*Task*: Transcribe only what runs from the line including "また、弊店からのお返事が迷惑メールとして処理される場合がございます" through the last line of the entries, exactly as it appears.

(Stored data entries)
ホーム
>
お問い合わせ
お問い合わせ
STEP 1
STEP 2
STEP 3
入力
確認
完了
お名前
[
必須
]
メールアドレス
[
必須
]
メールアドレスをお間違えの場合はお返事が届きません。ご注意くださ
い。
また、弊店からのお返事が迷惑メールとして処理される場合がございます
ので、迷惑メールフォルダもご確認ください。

*Result*:
また、弊店からのお返事が迷惑メールとして処理される場合がございます
ので、迷惑メールフォルダもご確認ください。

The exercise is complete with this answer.